# Intersecting cylinders!

1. Apr 19, 2004

### Xishan

Can anybody help me finding the surface area of two intersecting cylinders with different radii and NOT perpendicular to each other (the axes of the two are in the same plane)?

Xishan

2. Apr 19, 2004

### Chen

Welcome to Physics Forums.

Do you have the angle between the axes of the cylinders? I assume it is safe to assume that the cylinders are both high enough so the intersection is "complete".

3. Apr 19, 2004

### Xishan

Yes, Chen! the cylinders are COMPLETELY intersecting each other, and the angle can be assumed to be any value other than 90 degrees. I've solved the problem with the perpendicular case and verified the results with my CAD software.

4. Apr 20, 2004

### Theelectricchild

5. Apr 20, 2004

### HallsofIvy

Staff Emeritus
No, Xishan was asking about an angle other than 90 degrees. The problem you give is the 90 degree case.

6. Apr 20, 2004

### Xishan

The problem still remains unsolved! the intersection area and the surface area ...

7. Apr 20, 2004

### arildno

Just a suggestion:
We let the cylinder with largest radius be identified by uppercase letters,
while the cylinder with the least radius be identified with lowercase letters.
Going into the plane defined by the cylinder axes, we have the relation between the vertical variables: Z=z (X and x go along the respective axes).
In general, the region is the intersection between the regions:
Y^(2)+Z^(2)<=R^(2), y^(2)+z^(2)<=r^(2).

We let the axis of the cylinder with largest radius be rotated an angle w to the other axis, the intersection of the axes is the origin.
We have therefore:
X=x*cos(w)+y*sin(w), Y=-x*sin(w)+y*cos(w),
or we have the inequalities in x,y,z:
y^(2)+z^(2)<=r^(2)
z^(2)+(-x*sin(w)+y*cos(w))^(2)<=R^(2)

The last inequality gives the limits on x as functions of z and y

Last edited: Apr 20, 2004
8. Apr 21, 2004

### Xishan

Thanks!

That is what I was doing but with some mistake in the limits. I initially thought the maxima (in x) of the intersecting curve in the xy plane will be at y=0; and that was wrong. Due to the inclined nature of the surface this point moves a little on the other side. Having corrected that error in the limit I've managed to solive the problem and verified it with my CAD software.

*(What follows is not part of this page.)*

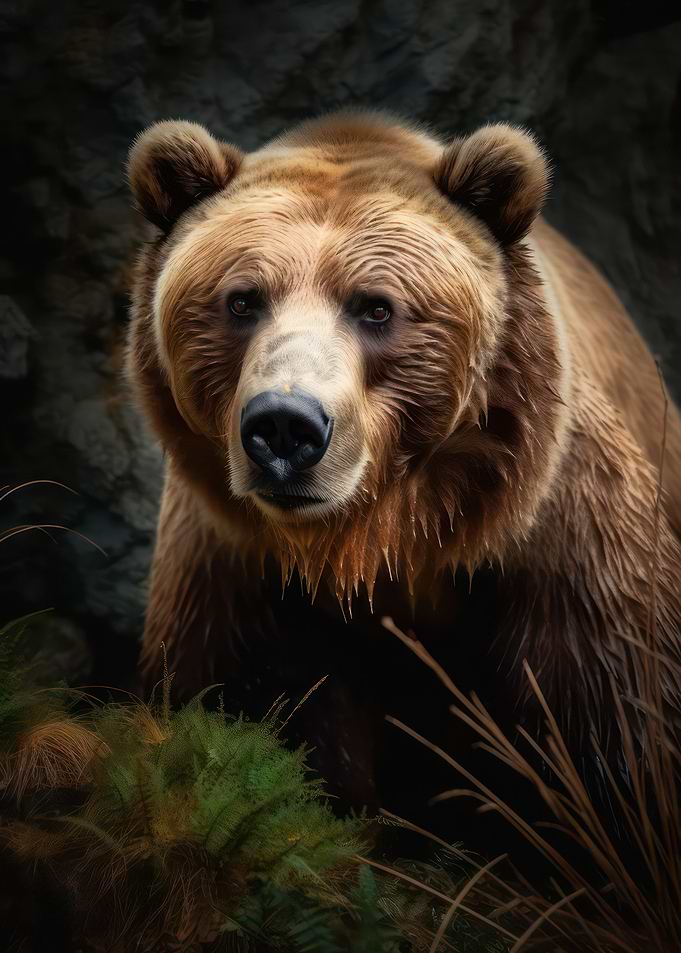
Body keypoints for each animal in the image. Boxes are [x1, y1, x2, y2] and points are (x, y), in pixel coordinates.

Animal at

Thanks for paying this much attention to my question. I never thought this many people would view this thread.

Last edited: Apr 21, 2004
9. Apr 21, 2004

### arildno

Xishan, just a question:
Did you solve it numerically, or did you find some exact solution that has escaped me?

10. Apr 22, 2004

### Xishan

Well, I did try my best to solve it numerically and eventually got the solution in terms of elliptical integrals but since I had to program that solution in my VB routine I employed Simpson's rule for its numerical solution. Following are the two integrals that i had at the end:

intg(sqrt((r^2-x^2)/(R^2-x^2))) 'for the intersection area

and

intg(sqrt((R^2-x^2)/(r^2-x^2))) 'for surface area

where R > r and limits on x are: x=0 to x=r in both cases

the second integral poses an added problem of being improper since it becomes infinite at the upper limit. I had to transform it in to a managable form by substituting 'x = r cos(a)' (from the geometry of the problem) and ended up with the following integral

intg(sqrt((R/r)^2-cos(a)^2))

with limits of a: 0 to pi/2

I will appreciate any one giving me an analytical solution or at least tell me a better (yet easy to program) and accurate numerical technique than Simpson's rule.